State Audit questions MDC elk expenses
By Jo Schaper
In a report issued Dec. 28, State Auditor Thomas Schwiech reported discrepancies between actual and budgeted expenses relating to the Missouri Department of Conservation elk restoration project, and noted deficiencies in other aspects of department internal accounting performance. The department maintained an overall “Good” rating from the audit.
According to the report, “The Missouri Department of Conservation (MDC) did not prepare a complete and accurate estimate of costs to reintroduce elk into Missouri. The MDC estimated the cost to reintroduce 150 elk into Missouri in the Spring of 2011 would be about $411,000 ($2,740 per elk); however, as of June 30, 2011, the MDC has spent approximately $1.23 million ($31,538 per elk) to release a total of 39 elk into the state.”
The audit questioned the discussion of elk related topics in closed session as possible Sunshine Law violations; the department countered that such discussions related to legal and personnel matters related to the elk, and were exempt.
Schweich further said that the budget included costs to capture the elk in Kentucky and construct holding pens, payroll for hourly employees, and various other related costs. However, the budget did not include personnel costs of salaried employees, or the long term cost to monitor the elk. In addition, the budget indicated habitat improvements within the elk restoration zone would be necessary, but did not estimate the cost of those improvements.

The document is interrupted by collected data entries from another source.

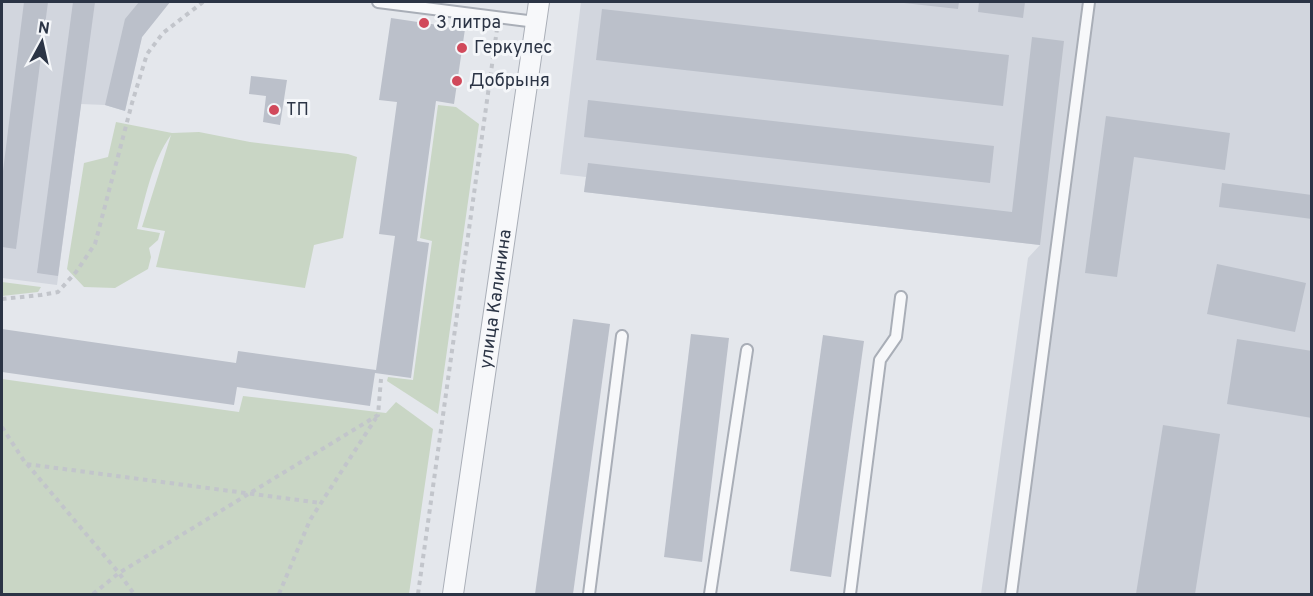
<svg xmlns="http://www.w3.org/2000/svg" width="1313" height="596" viewBox="0 0 1313 596" font-family="Overpass,sans-serif">
	<style>
		.built { fill: #d2d6de }
		.green { fill: #c9d6c5 }
		.building { fill: #bbc0ca }
		.lines { fill: none; stroke-linecap: round; stroke-linejoin: round }
		.lane-casing { stroke: #a9aeb7; stroke-width: 14 }
		.street-casing { stroke: #a9aeb7; stroke-width: 22 }
		.path { stroke: #c2c5cb; stroke-width: 4; stroke-dasharray: 4.5 4.5; stroke-linecap: butt }
		.lane { stroke: #f7f8fa; stroke-width: 10 }
		.street { stroke: #f7f8fa; stroke-width: 20 }
		.poi-dot { fill: #d1495b; stroke: #f4f6f9; stroke-width: 2 }
		.labels { text-anchor: middle; dominant-baseline: central; stroke-width: 6; stroke-linejoin: round; paint-order: stroke }
		.poi-label { font-size: 18px; fill: #2b3445; stroke: #f4f6f9; text-anchor: start }
		.street-label { font-size: 18px; fill: #2b3445; stroke: #f4f6f9 }
	</style>
	<rect width="100%" height="100%" fill="#e4e7ec"/>
	<g class="built">
		<polygon points="2,2 170,2 142,37 125,111 105,105 81,104 57,285 2,278"/>
		<polygon points="581,2 1311,2 1311,594 981,594 1028,258 1040,245 584,192 586,177 560,174"/>
	</g>
	<g class="green">
		<polygon points="438,105 456,107 479,124 438,414 387,381 388,377 413,380 432,241 420,238"/>
		<path d="M116,122L172,133L199,132L250,142L348,154L357,157L343,238L314,245L305,288L156,267L165,231L142,227L171,135C152,161 145,199 137,229L160,233L158,240L149,248L151,257L148,269L115,288L84,287L67,269L84,163L108,157Z"/>
		<polygon points="2,282 41,287 38,292 2,296"/>
		<polygon points="2,379 239,412 243,396 386,413 396,402 433,429 409,594 2,594"/>
	</g>
	<g class="building">
		<polygon points="24,2 48,2 16,249 2,247 2,179"/>
		<polygon points="73,2 95,2 58,276 37,273"/>
		<polygon points="139,2 170,2 142,37 125,111 105,105 125,19"/>
		<polygon points="905,2 959,2 958,9 904,3"/>
		<polygon points="979,2 1025,2 1023,18 978,12"/>
		<polygon points="602,9 1009,55 1003,106 596,60"/>
		<polygon points="391,18 465,29 454,104 436,101 417,241 429,243 411,378 375,373 370,406 237,387 234,405 2,372 2,329 236,363 238,351 376,370 395,236 379,234 397,102 379,100"/>
		<polygon points="1032,37 1064,41 1040,245 584,192 588,163 1012,212"/>
		<polygon points="251,76 287,80 280,125 263,122 266,96 249,94"/>
		<polygon points="588,100 994,146 990,183 584,137"/>
		<polygon points="1106,116 1230,133 1225,170 1134,157 1117,277 1085,273"/>
		<polygon points="1222,183 1312,195 1312,219 1219,207"/>
		<polygon points="1217,264 1306,283 1295,332 1207,314"/>
		<polygon points="573,319 610,324 573,594 535,594"/>
		<polygon points="691,334 729,338 702,562 664,557"/>
		<polygon points="823,335 864,341 831,577 790,571"/>
		<polygon points="1237,339 1312,351 1312,418 1227,404"/>
		<polygon points="1163,425 1220,434 1195,594 1136,594"/>
	</g>
	<g class="lines">
		<g class="lane-casing">
			<g id="lane">
				<polyline points="378,2 536,22"/>
				<polyline points="589,594 622,336"/>
				<polyline points="710,594 747,350"/>
				<polyline points="850,594 880,360 896,337 901,297"/>
				<polyline points="1011,594 1089,2"/>
			</g>
		</g>
		<g class="street-casing">
			<g id="street">
				<path id="s1" d="M453,594L539,2"/>
			</g>
		</g>
		<g class="path">
			<polyline points="2,299 41,295 58,292 76,272 95,244 132,103 147,54 163,33 203,2"/>
			<polyline points="2,427 26,464 321,503"/>
			<polyline points="27,464 119,573 134,594"/>
			<polyline points="93,594 119,573 378,415 381,379"/>
			<polyline points="279,594 310,520 376,418"/>
			<polyline points="418,594 497,29"/>
		</g>
		<use href="#lane" class="lane"/>
		<use href="#street" class="street"/>
	</g>
	<g class="poi-dot">
		<circle cx="424" cy="23" r="6"/>
		<circle cx="462" cy="48" r="6"/>
		<circle cx="457" cy="81" r="6"/>
		<circle cx="274" cy="110" r="6"/>
	</g>
	<g class="labels">
		<g class="poi-label">
			<text x="436" y="23">3 литра</text>
			<text x="474" y="48">Геркулес</text>
			<text x="469" y="81">Добрыня</text>
			<text x="286" y="110">ТП</text>
		</g>
		<g class="street-label">
			<text stroke="none"><textPath href="#s1" startOffset="298">улица Калинина</textPath></text>
		</g>
	</g>
	<rect width="1313" height="596" fill="none" stroke="#2b3445" stroke-width="6"/>
	<g transform="translate(42 42) rotate(8)" stroke="#f4f6f9" stroke-width="4.5" paint-order="stroke">
	<path d="M0-4.5L10 22L0 15L-10 22Z" fill="#2b3445"/>
	<text y="-9" font-size="16" font-weight="bold" text-anchor="middle" fill="#2b3445">N</text>
	</g>
</svg>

According to official department response to the audit, “As defined in the elk restoration plan, the estimated operational cost for trapping, holding, relocating, testing, and monitoring up to 150 elk in Fiscal Year 2011 (FY11) was approximately $411,000 in Department funds. A total of $363,033 was actually expended by the
Department during FY11 for operational costs associated with elk restoration.”
The elk restoration plan approved by the Missouri Conservation Commission in fall 2010 intended to bring 150 elk to Missouri over three years. Private funding for the effort includes a $40,000 grant from the Rocky Mountain Elk Foundation, (RMEF) for the Kentucky capture pens; $35,000 from the Missouri Conservation Heritage Foundation, and a pledge of up to $300,000 for establishment and maintenance of free roaming elk from RMEF, as well as a cooperative agreement with the University of Missouri-Columbia for ongoing radio-collar and GPS elk monitoring.
The department acknowledged that some of the disputed expenses incurred benefit the elk and elk-viewing, such as road and habitat improvement, including food plot re-establishment on Peck Ranch. They say these more properly belong under general maintenance and improvements of department lands and that they benefit all species, not just elk.
The audit covered 2009 and 2010. The elk expenses began in FY 2010-2011, and are ongoing. Unanticipated expenses relating to elk included some related to building the Kentucky pens (which are being reused) and a week delay and retesting of the animals due to inconclusive veterinary results before they were transported to Peck Ranch.
In other matters, the auditor pointed out the department had lagged in implementing area management plans for conservation areas. In the audit’s analysis, 470 (59 percent) of 807 conservation areas and accesses did not have an area plan as of June 2011. A previous audit conducted in 2009 noted this deficiency.
In the interim two years departmental staff have been reduced by 10%. An area plan is supposed to connect the department’s goals, an area’s resources, and assess public use of the area. The rebuttal says MDC expects to complete or update all 807 plans by 2016. An additional 148 properties have been determined not to need management plans.
The final items in the audit report questioned use or accounting for use of state procurement cards and the procedure used to give a single-sourced book contract to a department retiree. In their comment, the department emphasized internal oversight on the procurement card discrepancies, and the unique nature of the individual given the contract, which they felt warranted not putting the book out for bid.